近場の無縁だからこそ【甲府滞在記】

15:44
武田信玄公御墓所。

人の墓を写真撮影するのはどうかとも思うが、このお墓の前でダブルピースしてイエーイ、という写真じゃないのでご容赦いただければ。失礼のないよう、ちゃんとご挨拶はした。

このお墓はちょっと特殊で、カメラでは全景を撮影できなかった。

いわゆるふつうの「墓石」があって、それを取り囲むように石柱による柵が周囲にあって、門がある。

そして門の外には、屋根付きのあずまやのような建物がある。

おそらく、この屋根の下ならば、雨の日でも法要ができるということなんだと思う。

地元の有志が4月12日の法要の際には「ありし日の国主を偲んでおります」とのこと。

生きている頃を知っている人ならばともかく、400年以上前の歴史上の人物について偲ぶ、というのはちょっとおもしろい表現だと思った。それだけ、この近所の人にとっては馴染み深い存在ということなのだろう。

それにしても、仏教的には「没後400年」というのはどういう扱いになるのだろうか?

  • 輪廻転生しているからもう別の人に生まれ変わってるよ説
  • 戦国武将は戦争で多くの人を殺めているので、地獄に落ちたよ説
  • 死後の世界でどうなっているかはともかく、墓所で偉人を敬うのはいいんじゃないですか説

など考えられるけれど。

このあたりの地図。
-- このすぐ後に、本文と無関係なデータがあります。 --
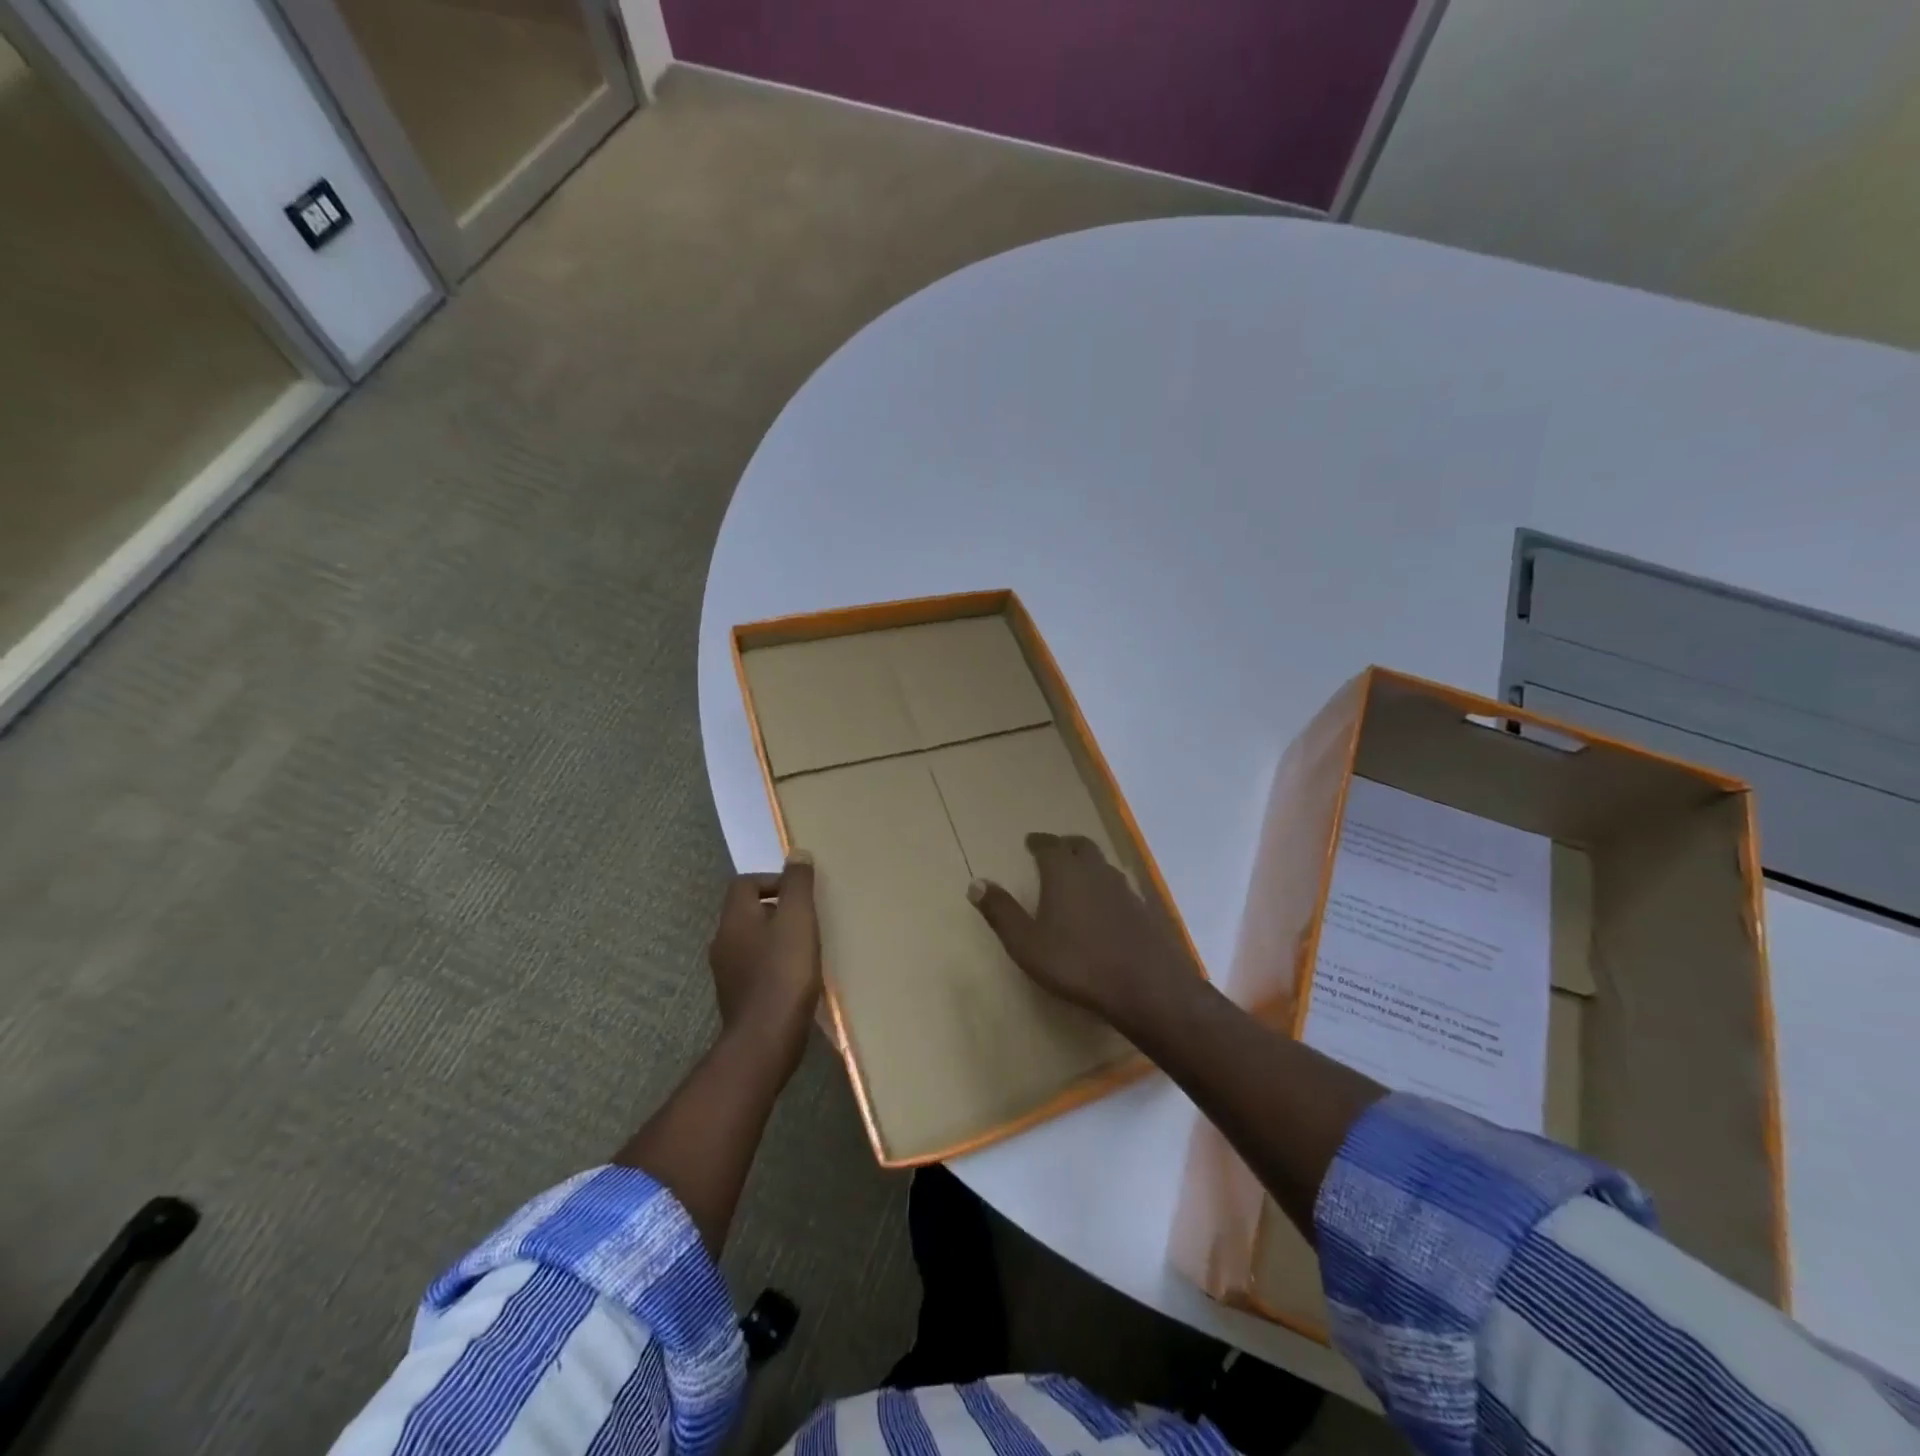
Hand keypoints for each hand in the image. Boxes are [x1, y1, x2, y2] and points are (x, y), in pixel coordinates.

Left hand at [707, 852, 820, 1072]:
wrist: (766, 1039)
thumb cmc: (784, 972)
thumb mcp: (799, 919)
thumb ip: (798, 884)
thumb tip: (797, 853)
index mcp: (734, 918)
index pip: (744, 883)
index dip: (771, 881)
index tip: (799, 894)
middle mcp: (723, 942)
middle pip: (746, 912)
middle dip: (777, 910)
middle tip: (807, 919)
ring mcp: (727, 973)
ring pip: (751, 941)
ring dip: (775, 938)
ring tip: (806, 947)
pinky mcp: (737, 998)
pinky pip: (755, 968)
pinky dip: (773, 964)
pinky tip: (796, 977)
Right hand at [968, 833, 1196, 1031]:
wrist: (1147, 987)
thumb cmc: (1078, 964)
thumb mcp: (1027, 944)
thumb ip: (1001, 912)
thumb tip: (975, 883)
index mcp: (1065, 872)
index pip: (1049, 845)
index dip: (1038, 842)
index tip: (1030, 842)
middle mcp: (1096, 871)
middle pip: (1080, 846)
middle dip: (1065, 845)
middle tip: (1055, 850)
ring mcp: (1125, 888)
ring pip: (1103, 864)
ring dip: (1088, 863)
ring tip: (1078, 874)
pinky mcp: (1145, 909)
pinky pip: (1121, 886)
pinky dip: (1107, 886)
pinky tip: (1106, 905)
写真だとちょっとわかりにくいけれど写真右側の14番と書かれているところが武田信玄墓所。

さてこれから、地図の中央に描かれている武田神社に向かう。

15:54
まるでお城のような石垣と、お堀で頑丈に囲まれたところに鳥居がある。ここが武田神社。

「動かざること山のごとし」でおなじみの言葉が幟になって、はためいていた。

ただ、これは「漢字」ということでちょっと地味だったようだ。長野県東部から群馬県界隈でやたらとよく見る、真田の六文銭マークと比べるとそこまで「毎度毎度、山梨のいたるところで見かけるもの」ではない。

武田神社全景。

躑躅ヶ崎(つつじがさき)と呼ばれる館に武田信玄が住んでいたのは有名な話だけど、それがここにあったということらしい。

16:05
御朱印記帳所が拝殿前にプレハブ小屋であった。工事現場みたいなプレハブだとさすがに風情がない、と思ったのだろう。木目調の外装にして、ちょっとウッディにしてみました感が味わい深い。

肝心の記帳所は閉まっていて、拝殿脇の授与所で受け付けてますよ、という張り紙が窓に貼ってあった。最初からそれでいいのに、と思うけどどうしたんだろう。正月の大混雑時用に臨時のプレハブを建てて、それが2月になってもまだ残っているだろうか。または、戦国無双だとかBASARAだとかで、戦国武将好きの人が増えたので、「聖地巡礼」ばりにここを訪れ、御朱印を求める人が多いのか。

15:59
武田神社拝殿。

もちろん主祭神は武田信玄。

武神、という点では中国や台湾における関帝廟的な位置づけ・・・というのはちょっと無理があるか。

1919年創建、ということなので大正時代に入ってから作られている。

今、いかに功績がある人でも、死後に神社として祀られることはないと思う。新興宗教でも始めない限りは。人が神社の主祭神になるのって、(当時は現人神だった明治天皇=明治神宮を除いて)乃木希典将軍が祀られている乃木神社が最後なんじゃあるまいか。

いや、そりゃ勝手に神社を作って勝手にお祀りするのは人の自由だけど、一部の人だけでなくこうやって広く参拝するような、したくなるような神社という規模ではなかなか存在しない。

こういうとき、二礼二柏手一礼という神道形式でお参りするのが正しいのかどうか、ちょっと困惑する。ええと、いちおうお辞儀はしておこう。表情はどうしようか。ニッコリ笑顔で会釈するのがいいのか、神妙な顔がいいのか。

境内の一角に古井戸があった。

信玄公御使用井戸、だそうだ。

しっかりと石組みがされた井戸で、まだ水脈は枯れていなかった。これを飲めばあなたも信玄になれる!・・・という商売ができそうな気がするけれど、たぶんご利益としては駄目だろうな。

16:10
武田神社のお参りを終え、境内をあとにする。

境内を出たところからの眺め。まっすぐの道路があり、ここを突っ切ったところが甲府駅。

このあたり道がまっすぐなのは、武家屋敷が並んでいたかららしい。

見てよこの坂道。きれいな坂道で感心するけれど、電動アシスト付き自転車じゃなかったら甲府駅からここまでやってくるのは大変だったに違いない。